RECORDS SHOWN =
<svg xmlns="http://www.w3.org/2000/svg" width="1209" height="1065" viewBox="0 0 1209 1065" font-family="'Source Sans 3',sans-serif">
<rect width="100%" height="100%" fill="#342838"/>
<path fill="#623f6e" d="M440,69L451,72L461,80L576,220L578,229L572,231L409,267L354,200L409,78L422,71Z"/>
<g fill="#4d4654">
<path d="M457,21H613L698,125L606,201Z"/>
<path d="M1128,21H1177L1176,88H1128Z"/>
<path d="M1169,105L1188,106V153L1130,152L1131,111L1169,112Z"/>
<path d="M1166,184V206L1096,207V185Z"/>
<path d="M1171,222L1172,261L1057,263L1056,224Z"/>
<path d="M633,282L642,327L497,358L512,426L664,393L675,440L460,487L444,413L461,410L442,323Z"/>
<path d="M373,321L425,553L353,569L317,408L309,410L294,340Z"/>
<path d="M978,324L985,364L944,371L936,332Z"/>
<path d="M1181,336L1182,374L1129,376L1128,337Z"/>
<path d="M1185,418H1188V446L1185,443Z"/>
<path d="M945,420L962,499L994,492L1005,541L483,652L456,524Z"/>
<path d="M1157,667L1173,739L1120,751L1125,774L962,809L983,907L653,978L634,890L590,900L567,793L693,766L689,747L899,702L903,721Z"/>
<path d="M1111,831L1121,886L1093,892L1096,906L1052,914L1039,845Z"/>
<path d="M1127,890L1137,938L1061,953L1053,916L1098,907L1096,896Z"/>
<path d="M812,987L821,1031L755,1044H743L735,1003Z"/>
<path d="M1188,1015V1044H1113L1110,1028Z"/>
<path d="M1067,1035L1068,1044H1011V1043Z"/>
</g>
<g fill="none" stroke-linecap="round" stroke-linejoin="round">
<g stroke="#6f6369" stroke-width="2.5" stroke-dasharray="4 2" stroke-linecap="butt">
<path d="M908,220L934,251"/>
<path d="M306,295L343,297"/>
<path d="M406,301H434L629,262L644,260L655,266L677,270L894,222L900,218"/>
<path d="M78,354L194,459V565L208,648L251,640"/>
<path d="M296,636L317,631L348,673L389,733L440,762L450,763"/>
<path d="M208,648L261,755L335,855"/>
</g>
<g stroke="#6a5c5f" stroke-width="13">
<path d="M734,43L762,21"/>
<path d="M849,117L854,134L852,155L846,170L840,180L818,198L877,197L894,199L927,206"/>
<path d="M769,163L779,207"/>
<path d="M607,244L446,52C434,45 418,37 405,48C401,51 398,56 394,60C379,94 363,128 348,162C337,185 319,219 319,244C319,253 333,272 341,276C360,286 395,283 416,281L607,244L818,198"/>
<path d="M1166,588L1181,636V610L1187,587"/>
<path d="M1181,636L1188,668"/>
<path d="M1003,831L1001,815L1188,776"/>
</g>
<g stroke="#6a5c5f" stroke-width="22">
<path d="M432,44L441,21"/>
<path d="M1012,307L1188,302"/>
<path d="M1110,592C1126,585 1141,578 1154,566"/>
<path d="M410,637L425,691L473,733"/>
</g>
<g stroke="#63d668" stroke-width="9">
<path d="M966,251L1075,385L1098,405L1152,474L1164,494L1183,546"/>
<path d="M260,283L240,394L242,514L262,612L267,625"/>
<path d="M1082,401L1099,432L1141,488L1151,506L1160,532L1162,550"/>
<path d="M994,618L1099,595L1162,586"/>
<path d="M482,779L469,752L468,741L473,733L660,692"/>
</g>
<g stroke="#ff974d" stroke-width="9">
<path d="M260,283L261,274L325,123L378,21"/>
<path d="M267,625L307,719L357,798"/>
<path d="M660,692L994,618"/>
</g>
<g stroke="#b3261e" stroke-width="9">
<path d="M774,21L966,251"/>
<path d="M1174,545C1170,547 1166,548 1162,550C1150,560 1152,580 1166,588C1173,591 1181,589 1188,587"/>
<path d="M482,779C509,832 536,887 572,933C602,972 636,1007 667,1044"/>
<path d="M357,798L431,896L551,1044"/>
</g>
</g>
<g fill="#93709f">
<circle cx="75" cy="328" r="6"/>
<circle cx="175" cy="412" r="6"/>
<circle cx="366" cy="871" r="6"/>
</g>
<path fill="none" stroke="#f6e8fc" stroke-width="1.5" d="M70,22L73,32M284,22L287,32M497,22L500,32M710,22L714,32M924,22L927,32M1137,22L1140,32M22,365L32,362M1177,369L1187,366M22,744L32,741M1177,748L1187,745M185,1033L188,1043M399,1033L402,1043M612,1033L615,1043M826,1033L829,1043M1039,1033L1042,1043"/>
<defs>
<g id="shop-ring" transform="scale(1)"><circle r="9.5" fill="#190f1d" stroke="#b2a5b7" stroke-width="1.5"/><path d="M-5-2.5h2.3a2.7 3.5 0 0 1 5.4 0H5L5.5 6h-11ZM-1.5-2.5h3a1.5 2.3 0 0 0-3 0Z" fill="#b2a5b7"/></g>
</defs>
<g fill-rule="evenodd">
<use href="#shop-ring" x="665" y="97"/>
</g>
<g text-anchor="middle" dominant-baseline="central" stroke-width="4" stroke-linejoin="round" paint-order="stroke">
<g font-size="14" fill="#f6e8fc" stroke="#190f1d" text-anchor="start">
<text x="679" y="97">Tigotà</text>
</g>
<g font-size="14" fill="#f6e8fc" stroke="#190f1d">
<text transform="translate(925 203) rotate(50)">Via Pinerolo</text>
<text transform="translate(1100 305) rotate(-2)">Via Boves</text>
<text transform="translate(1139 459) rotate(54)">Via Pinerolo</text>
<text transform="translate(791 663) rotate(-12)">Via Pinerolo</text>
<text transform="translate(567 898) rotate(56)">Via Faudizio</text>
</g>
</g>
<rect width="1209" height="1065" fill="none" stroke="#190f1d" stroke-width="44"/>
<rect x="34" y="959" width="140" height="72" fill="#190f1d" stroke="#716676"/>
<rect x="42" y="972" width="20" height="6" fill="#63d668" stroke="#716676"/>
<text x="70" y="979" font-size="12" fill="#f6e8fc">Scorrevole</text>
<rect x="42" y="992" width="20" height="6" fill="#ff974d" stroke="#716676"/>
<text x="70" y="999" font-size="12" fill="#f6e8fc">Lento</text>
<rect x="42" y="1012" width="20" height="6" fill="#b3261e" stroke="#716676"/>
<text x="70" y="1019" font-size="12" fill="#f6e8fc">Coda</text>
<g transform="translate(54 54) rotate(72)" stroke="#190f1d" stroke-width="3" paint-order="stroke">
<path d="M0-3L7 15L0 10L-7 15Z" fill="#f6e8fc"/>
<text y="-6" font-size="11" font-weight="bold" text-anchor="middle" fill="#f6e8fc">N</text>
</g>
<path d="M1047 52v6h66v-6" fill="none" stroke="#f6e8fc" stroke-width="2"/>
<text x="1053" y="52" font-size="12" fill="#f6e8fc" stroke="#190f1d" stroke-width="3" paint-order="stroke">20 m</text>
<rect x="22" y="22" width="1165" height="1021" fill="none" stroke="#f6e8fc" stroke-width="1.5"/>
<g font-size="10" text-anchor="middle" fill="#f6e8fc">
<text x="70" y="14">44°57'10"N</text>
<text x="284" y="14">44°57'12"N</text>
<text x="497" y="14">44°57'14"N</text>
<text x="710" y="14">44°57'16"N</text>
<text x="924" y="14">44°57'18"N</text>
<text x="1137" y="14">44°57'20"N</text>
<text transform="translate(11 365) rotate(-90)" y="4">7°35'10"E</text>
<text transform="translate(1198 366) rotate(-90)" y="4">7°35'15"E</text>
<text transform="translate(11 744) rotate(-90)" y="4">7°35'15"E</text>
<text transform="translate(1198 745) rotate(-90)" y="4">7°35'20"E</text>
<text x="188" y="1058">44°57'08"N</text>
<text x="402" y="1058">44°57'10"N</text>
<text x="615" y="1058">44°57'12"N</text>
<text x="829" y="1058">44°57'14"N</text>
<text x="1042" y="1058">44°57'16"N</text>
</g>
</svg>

WORK REQUEST =
Filter the data, keeping only the lines that contain "Pinerolo".

SOLVED EXERCISE =
<text transform="translate(925 203) rotate(50)">Via Pinerolo</text>
<text transform="translate(1139 459) rotate(54)">Via Pinerolo</text>
<text transform="translate(791 663) rotate(-12)">Via Pinerolo</text>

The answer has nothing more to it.